Here are some photos showing the build of this model. Construction methods are very similar to the rest of my park jet designs. Although it's a bit more complicated than the F-15 and F-18 park jets, it's a lot less complicated than the F-14 and F-22 park jets. But overall the build is pretty simple and straightforward and goes quickly. The hardest part about building this model is that it requires a LOT of sanding due to all the complex curves and fillets. This design features extra large corner doublers in the fuselage and nacelles to allow sanding those parts to a scale round shape, but all that extra sanding is definitely a lot of work. But then again it wouldn't be a real Sukhoi without those beautiful curves… ;D Just be sure to wear a dust mask when sanding so you don't inhale all that foam dust and make yourself sick (don't ask me how I know…

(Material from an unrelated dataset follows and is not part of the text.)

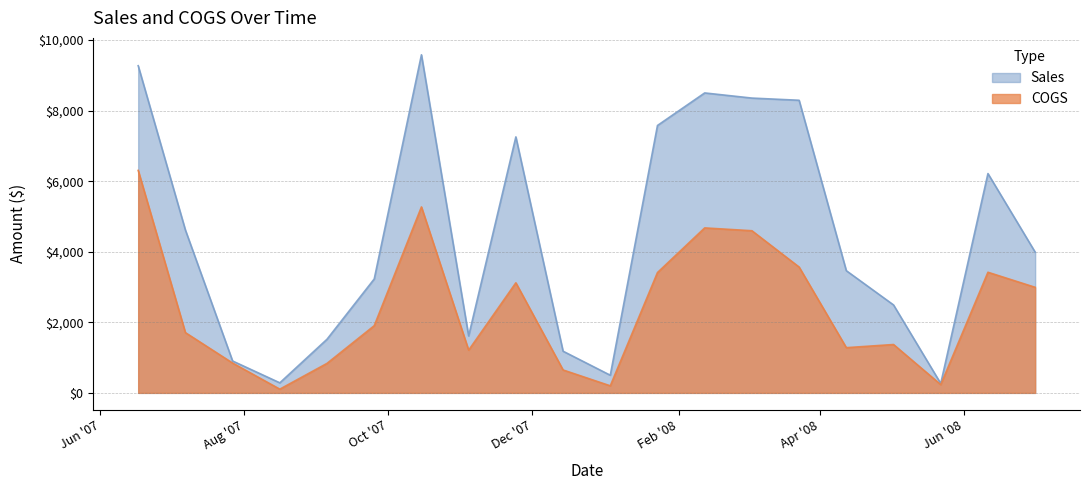

What is the difference between the maximum and minimum values in the COGS series?

6199.6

Note there are wide variety of options for how this model can be built, including:
* Canard or no canard – The plans show all the modifications required to convert this Su-37 to one of the original non-canard Su-27 or Su-30 variants. All that's required is to delete the canard, install a modified strake and modify the vertical tail. The changes required to do this are shown in red on the plans.
* Twin motors or single motor – This design can be easily adapted for a single centerline motor, which could be done with or without thrust vectoring (in this case it would be single-axis or pitch only). Note the upcoming Littlescreamers Super Park Jet Special motor would be an excellent motor for a single-motor version. The changes required to do this are also shown on the plans.
* With or without thrust vectoring – The TV system provides amazing maneuverability on this model but also adds quite a bit of weight, cost and complexity. For those that want a simpler version, this model can be built without the TV system and will still be a great-flying park jet. Another option would be to simplify the TV system by slaving the TV and stabilators together mechanically to eliminate the need for one pair of servos and a lot of complex transmitter programming. I'll describe the TV system in more detail in the next post.
* Flight controls – There are a wide range of flight control options on this model. To actuate everything (stabilators, flaperons, rudders, canard, thrust vectoring, throttles) would require 9 channels and up to 8 servos! But on the other hand, this model could be flown just fine using tailerons only—3 channels and 2 servos. The setup on my model is in the middle, with tailerons, rudder, thrust vectoring, and twin throttles, for 7 channels and 5 servos. I'll describe the flight controls and mixes required in more detail in a subsequent post.